This project is an automatic web scraper that uses the LLM Ollama 3.1 to parse the body content of a web page. The application is built using Streamlit for the user interface and various Python libraries for web scraping and parsing.
- Scrape the body content of a web page.
- Clean the scraped content by removing scripts and styles.
- Split the content into manageable chunks.
- Parse the content using the LLM Ollama 3.1 based on user-provided descriptions.
- Python 3.7 or higher
python -m venv ai
- On macOS and Linux:
source ai/bin/activate
- On Windows:
.\venv\Scripts\activate
pip install -r requirements.txt
- Activate the virtual environment (if not already activated):
- On macOS and Linux:
source ai/bin/activate
- On Windows:
.\venv\Scripts\activate
- Run the Streamlit application:
streamlit run main.py
- Enter the URL of the website you want to scrape in the input field.

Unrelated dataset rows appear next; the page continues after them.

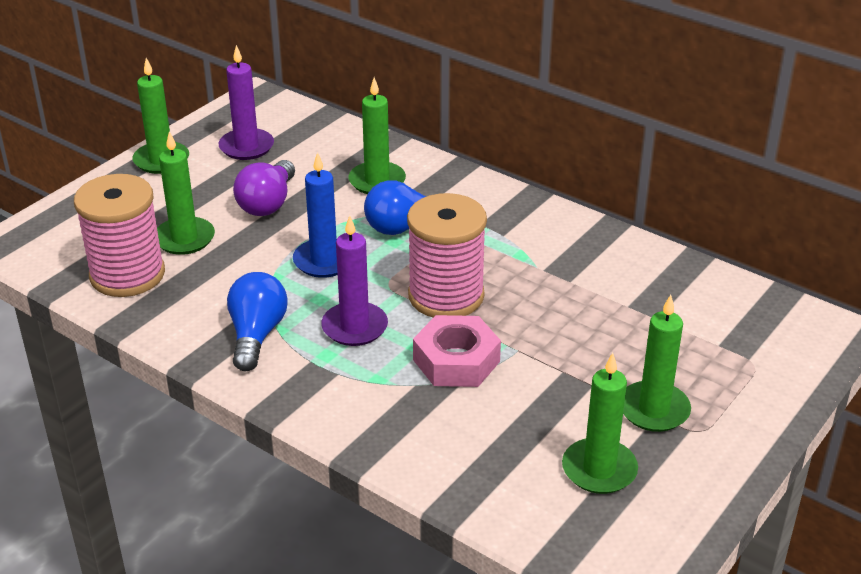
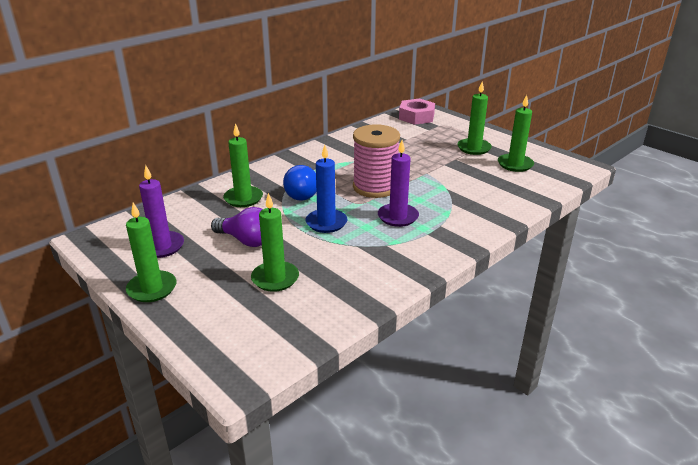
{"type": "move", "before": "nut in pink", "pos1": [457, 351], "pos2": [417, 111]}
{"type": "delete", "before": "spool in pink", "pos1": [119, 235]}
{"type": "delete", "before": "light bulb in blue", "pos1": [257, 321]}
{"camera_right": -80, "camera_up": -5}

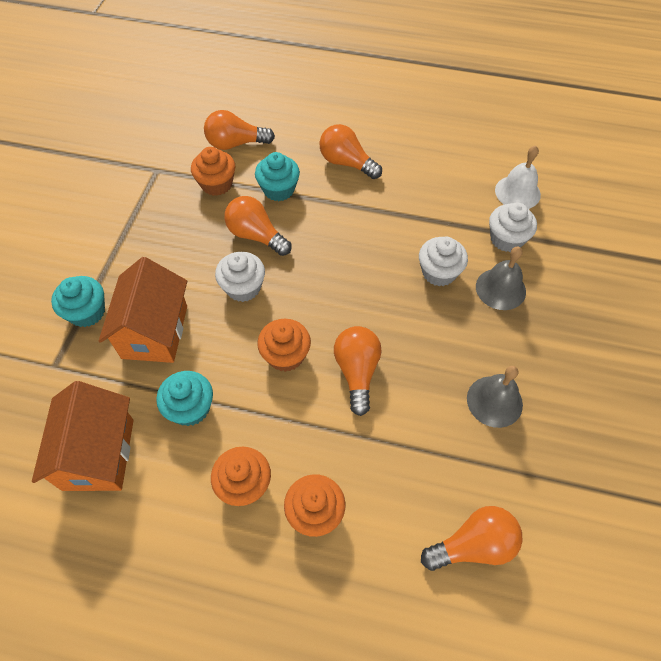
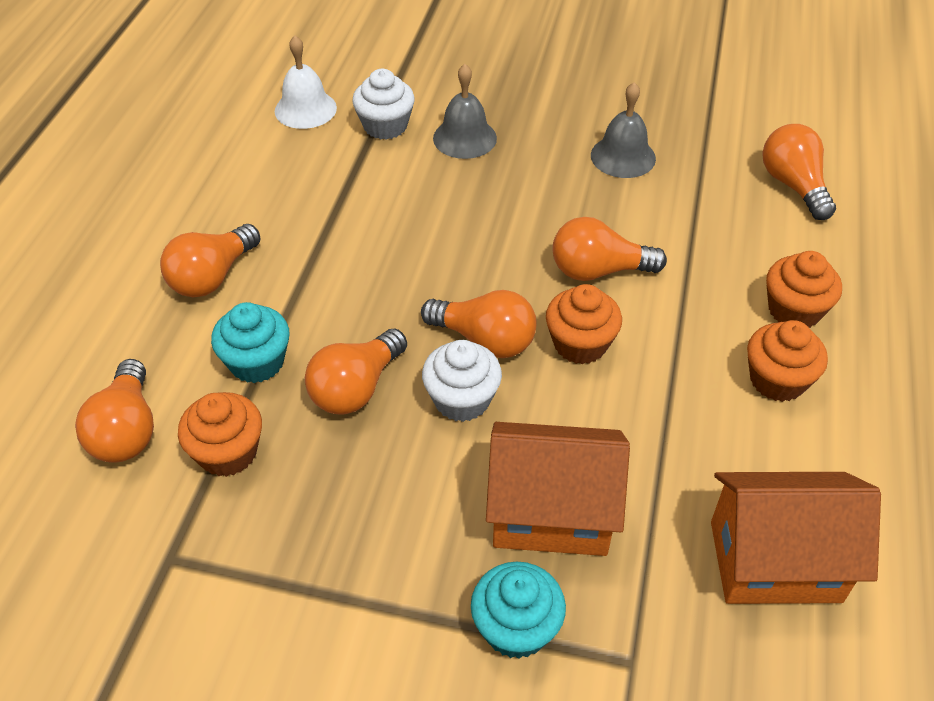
{"type": "insert", "after": "light bulb in orange", "pos2": [479, 324]}
{"type": "delete", "before": "cupcake in turquoise", "pos1": [184, 398]}
{"type": "delete", "before": "cupcake in white", "pos1": [443, 261]}
{"camera_right": -90, "camera_up": -10}

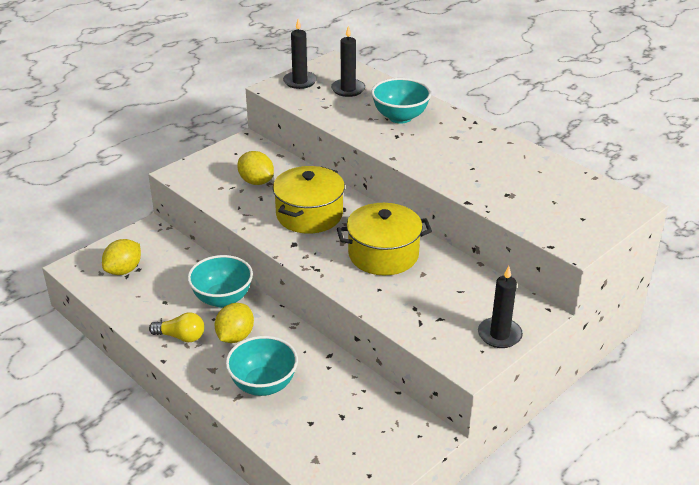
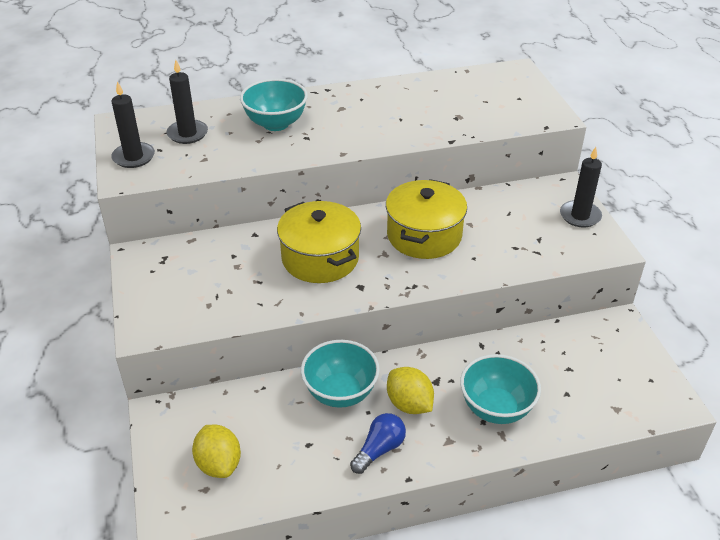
{"type": "recolor", "before": "light bulb in yellow", "after": "light bulb in blue", "pos1": [176, 327], "pos2": [378, 443]}
{"type": "delete", "before": "lemon in yellow", "pos1": [255, 168]}
{"camera_right": -60, "camera_up": 5}

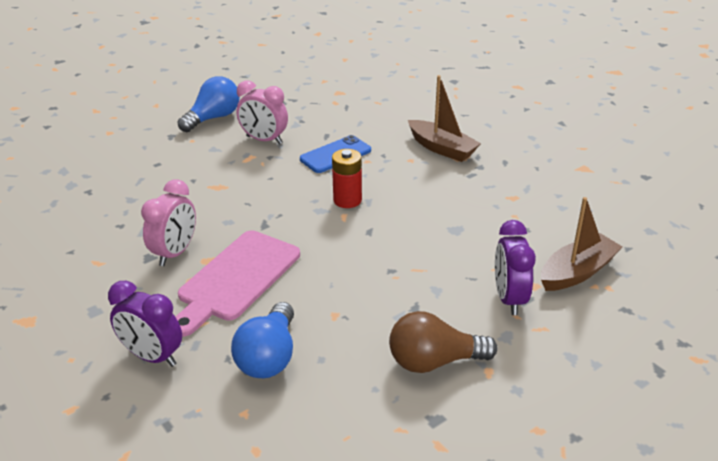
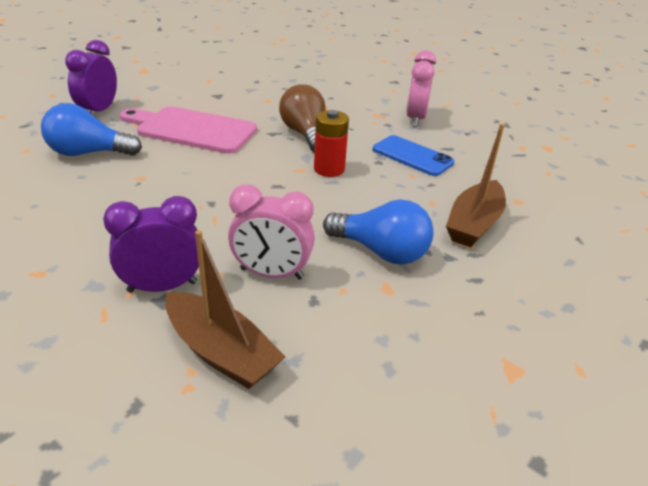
{"type": "move", "before": "clock in pink", "pos1": [168, 222], "pos2": [271, 232]}
{"type": "move", "before": "light bulb in brown", "pos1": [443, 342], "pos2": [302, 118]}
{"type": "move", "before": "light bulb in blue", "pos1": [209, 104], "pos2": [378, 232]}
{"camera_right": 75, "camera_up": 0}

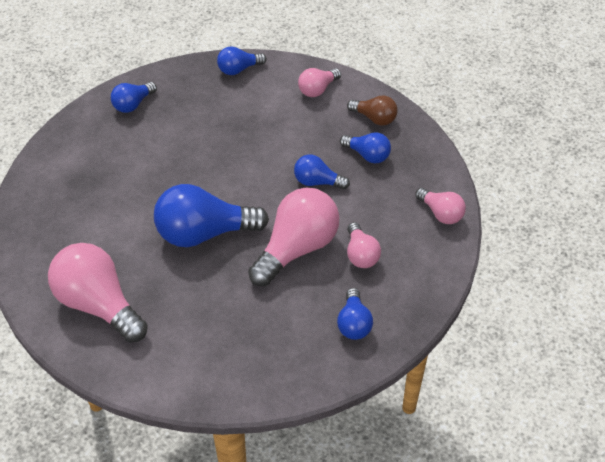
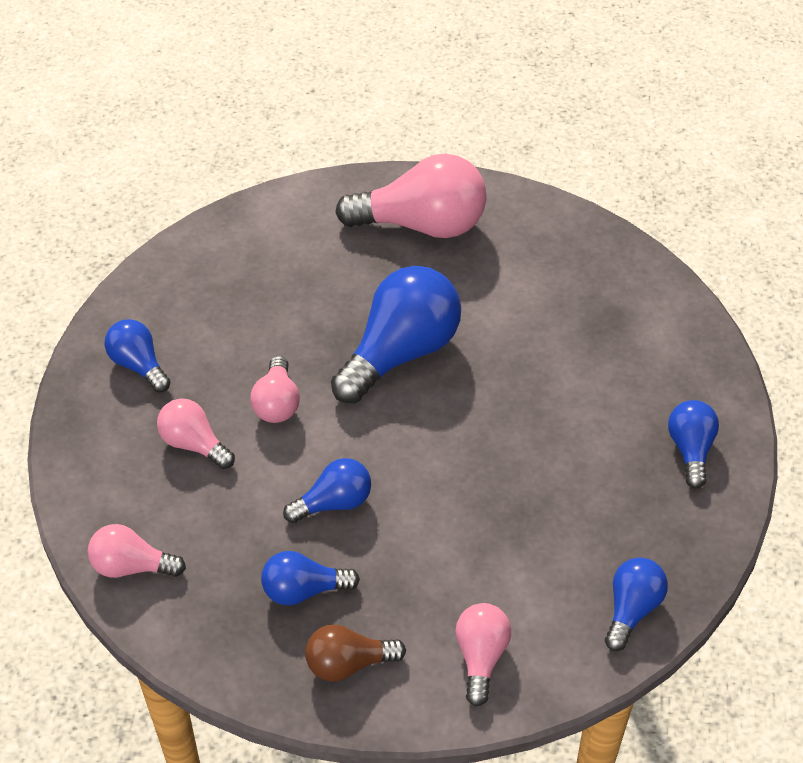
{"type": "resize", "before": "light bulb in pink", "pos1": [293, 237], "pos2": [275, 389], "scale": 0.53}
{"camera_right": 140, "camera_up": 0}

- Click the "Scrape" button to scrape the website.
- View the DOM content in the expander section.
- Describe what you want to parse in the text area.
- Click the "Parse Content" button to parse the content based on your description.
- View the parsed results on the Streamlit app.
- streamlit
- langchain
- langchain_ollama
- selenium
- beautifulsoup4
- lxml
- html5lib
- python-dotenv
This project is licensed under the MIT License. See the LICENSE file for more details.